Dynamics of the Drinfeld-Sokolov-Wilson system: well-posedness and (in)stability of the traveling waves

TL;DR

This paper investigates the well-posedness and stability of the Drinfeld-Sokolov-Wilson system, establishing global solutions for low regularity data and demonstrating spectral instability of explicit periodic waves.

Contribution

It proves well-posedness for low regularity initial data, extends solutions globally, and constructs explicit unstable periodic wave solutions.

Findings

Global well-posedness in $L^2$ space

Persistence of solutions in $H^1 \times L^2$

Explicit periodic waves are spectrally unstable

Abstract

We analyze the Drinfeld-Sokolob-Wilson system, which features a dispersive, KdV type evolution with a dispersionless conservation law. We establish well-posedness with low regularity initial data $L^2({\mathbb T})\times L^2({\mathbb T})$ for the Cauchy problem on periodic background, which is then extrapolated to global solutions, due to $L^2$ conservation law.

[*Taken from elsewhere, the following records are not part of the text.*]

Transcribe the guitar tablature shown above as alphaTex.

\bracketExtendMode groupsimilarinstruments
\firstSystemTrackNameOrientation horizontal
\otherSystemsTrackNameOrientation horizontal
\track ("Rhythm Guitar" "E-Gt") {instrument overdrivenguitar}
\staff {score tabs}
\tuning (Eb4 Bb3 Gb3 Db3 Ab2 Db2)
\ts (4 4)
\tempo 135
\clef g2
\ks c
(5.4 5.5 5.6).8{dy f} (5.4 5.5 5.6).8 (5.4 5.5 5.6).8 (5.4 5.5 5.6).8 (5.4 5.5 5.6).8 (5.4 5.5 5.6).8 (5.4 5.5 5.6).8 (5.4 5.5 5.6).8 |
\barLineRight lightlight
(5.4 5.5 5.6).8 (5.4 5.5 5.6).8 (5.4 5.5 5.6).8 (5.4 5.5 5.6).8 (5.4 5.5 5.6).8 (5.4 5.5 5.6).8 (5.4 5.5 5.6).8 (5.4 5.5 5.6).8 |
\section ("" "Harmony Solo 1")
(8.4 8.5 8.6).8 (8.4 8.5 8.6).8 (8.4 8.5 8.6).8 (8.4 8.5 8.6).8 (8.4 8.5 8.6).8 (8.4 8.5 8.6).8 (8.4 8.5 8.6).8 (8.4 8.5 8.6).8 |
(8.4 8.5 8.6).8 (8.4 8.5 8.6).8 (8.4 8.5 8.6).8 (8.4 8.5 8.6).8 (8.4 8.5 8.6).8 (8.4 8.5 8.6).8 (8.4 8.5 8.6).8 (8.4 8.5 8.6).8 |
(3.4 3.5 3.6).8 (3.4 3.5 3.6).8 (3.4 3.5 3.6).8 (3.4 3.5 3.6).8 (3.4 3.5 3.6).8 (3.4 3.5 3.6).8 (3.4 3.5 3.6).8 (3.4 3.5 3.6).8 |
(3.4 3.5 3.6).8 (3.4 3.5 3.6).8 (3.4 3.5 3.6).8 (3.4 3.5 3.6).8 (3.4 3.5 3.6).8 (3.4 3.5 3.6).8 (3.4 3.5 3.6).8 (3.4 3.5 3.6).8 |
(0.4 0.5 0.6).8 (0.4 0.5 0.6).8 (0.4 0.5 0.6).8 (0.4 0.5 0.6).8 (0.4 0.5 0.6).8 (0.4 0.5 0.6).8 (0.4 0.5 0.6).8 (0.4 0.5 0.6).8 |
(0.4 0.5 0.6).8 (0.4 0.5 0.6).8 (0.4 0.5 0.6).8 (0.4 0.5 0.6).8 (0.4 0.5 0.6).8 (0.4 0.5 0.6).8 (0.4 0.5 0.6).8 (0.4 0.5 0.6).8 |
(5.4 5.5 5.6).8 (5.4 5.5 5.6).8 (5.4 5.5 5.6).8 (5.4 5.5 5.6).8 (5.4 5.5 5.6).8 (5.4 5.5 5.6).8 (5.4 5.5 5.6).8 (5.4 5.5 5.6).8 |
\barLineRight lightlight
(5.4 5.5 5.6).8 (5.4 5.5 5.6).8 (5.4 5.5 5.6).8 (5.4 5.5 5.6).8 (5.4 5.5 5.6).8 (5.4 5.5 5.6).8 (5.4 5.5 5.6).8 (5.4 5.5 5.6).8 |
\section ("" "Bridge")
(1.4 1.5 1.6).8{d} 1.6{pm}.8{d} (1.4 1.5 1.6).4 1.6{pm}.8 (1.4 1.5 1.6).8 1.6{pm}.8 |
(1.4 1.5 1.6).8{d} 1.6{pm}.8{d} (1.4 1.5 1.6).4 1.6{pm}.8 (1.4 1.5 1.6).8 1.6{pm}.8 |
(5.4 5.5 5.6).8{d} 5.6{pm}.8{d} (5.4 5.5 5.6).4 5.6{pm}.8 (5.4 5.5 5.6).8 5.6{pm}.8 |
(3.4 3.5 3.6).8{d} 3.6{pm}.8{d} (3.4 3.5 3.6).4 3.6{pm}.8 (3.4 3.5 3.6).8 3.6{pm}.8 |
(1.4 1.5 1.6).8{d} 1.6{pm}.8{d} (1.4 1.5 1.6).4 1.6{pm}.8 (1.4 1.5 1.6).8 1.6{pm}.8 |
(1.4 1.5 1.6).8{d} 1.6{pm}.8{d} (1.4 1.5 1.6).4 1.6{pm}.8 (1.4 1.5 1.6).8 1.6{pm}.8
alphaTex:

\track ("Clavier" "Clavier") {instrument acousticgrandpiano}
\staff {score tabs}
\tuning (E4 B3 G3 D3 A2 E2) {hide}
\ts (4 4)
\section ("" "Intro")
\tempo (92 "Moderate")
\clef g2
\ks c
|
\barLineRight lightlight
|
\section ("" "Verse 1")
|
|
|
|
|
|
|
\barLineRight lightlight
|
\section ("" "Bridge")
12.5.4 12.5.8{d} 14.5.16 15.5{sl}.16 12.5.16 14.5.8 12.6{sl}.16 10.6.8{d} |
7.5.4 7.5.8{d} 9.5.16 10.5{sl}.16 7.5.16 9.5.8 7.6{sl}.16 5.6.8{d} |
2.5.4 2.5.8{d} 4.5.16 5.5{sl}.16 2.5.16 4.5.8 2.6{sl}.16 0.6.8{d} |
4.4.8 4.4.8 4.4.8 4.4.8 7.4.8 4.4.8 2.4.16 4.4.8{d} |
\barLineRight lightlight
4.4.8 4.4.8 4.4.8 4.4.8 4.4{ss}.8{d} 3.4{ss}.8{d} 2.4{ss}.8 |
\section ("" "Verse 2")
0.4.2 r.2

We also establish a dynamically more relevant result, namely a global persistence of solutions with (large) initial data in $H^1({\mathbb T})\times L^2({\mathbb T})$. This is obtained by following a more sophisticated approach, specifically the method of normal forms. Finally, for a fixed period $L$, we construct an explicit one parameter family of periodic waves, see \eqref{2.16} below. We show that they are all spectrally unstable with respect to co-periodic perturbations. Specifically, we show that the Hamiltonian instability index is equal to one, which identifies the instability as a single positive growing mode.